Searchable abstracts of presentations at key conferences in endocrinology
Endocrine Abstracts (2010) 21 S3.3

Institut d’Investigacions Biomediques August Pi i Sunyer, Barcelona, Spain.


A longstanding unsettled question is whether pancreatic β-cells originate from exocrine duct cells. We have now used a genetic labeling approach to fate map embryonic and adult pancreatic duct cells. We employed a BAC genomic clone containing the Hnf1b locus to generate a transgenic mouse line that expresses a hormone-inducible form of Cre in pancreatic ducts. We verified that in this model Cre is specifically expressed throughout the pancreatic duct epithelium, in virtually all cells expressing Hnf1β, and showed that Cre-induced recombination of a reporter locus is strictly hormone-dependent. We subsequently performed lineage tracing analysis of Hnf1β+ duct cells of the developing and adult pancreas.
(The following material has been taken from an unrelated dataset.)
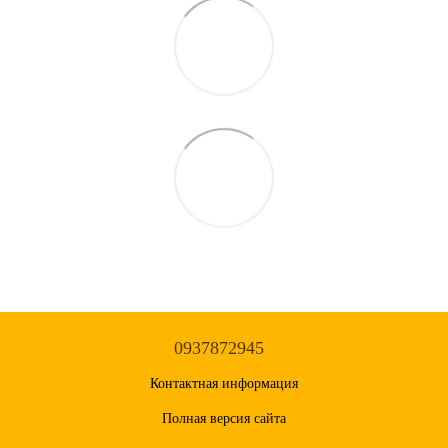
0937872945
Контактная информация
Полная версия сайта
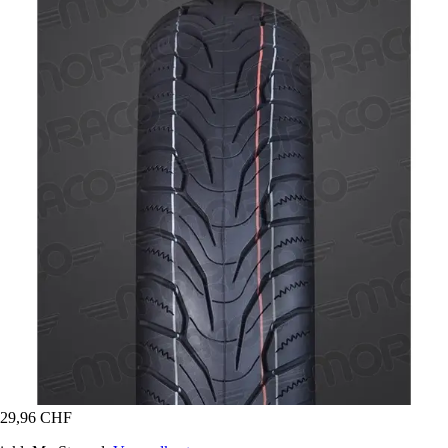
29,96 CHF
We show that Hnf1β+ cells of the early branching pancreas contribute to acinar, duct, and endocrine lineages. Hnf1β+ cells thereafter form the embryonic duct epithelium that gives rise to both ductal and endocrine lineages, but not to acinar cells. By the end of gestation, however, the fate of Hnf1β+ duct cells is restricted. We provide compelling evidence that the differentiated duct epithelium does not make a significant contribution to acinar or endocrine cells during neonatal growth, during a 6-month observation period, or during growth of β-cells that follows the ligation of the pancreatic duct or the ablation of β-cells followed by EGF and gastrin treatment. Thus, once the ductal epithelium differentiates it has a restricted plasticity, even under regenerative settings.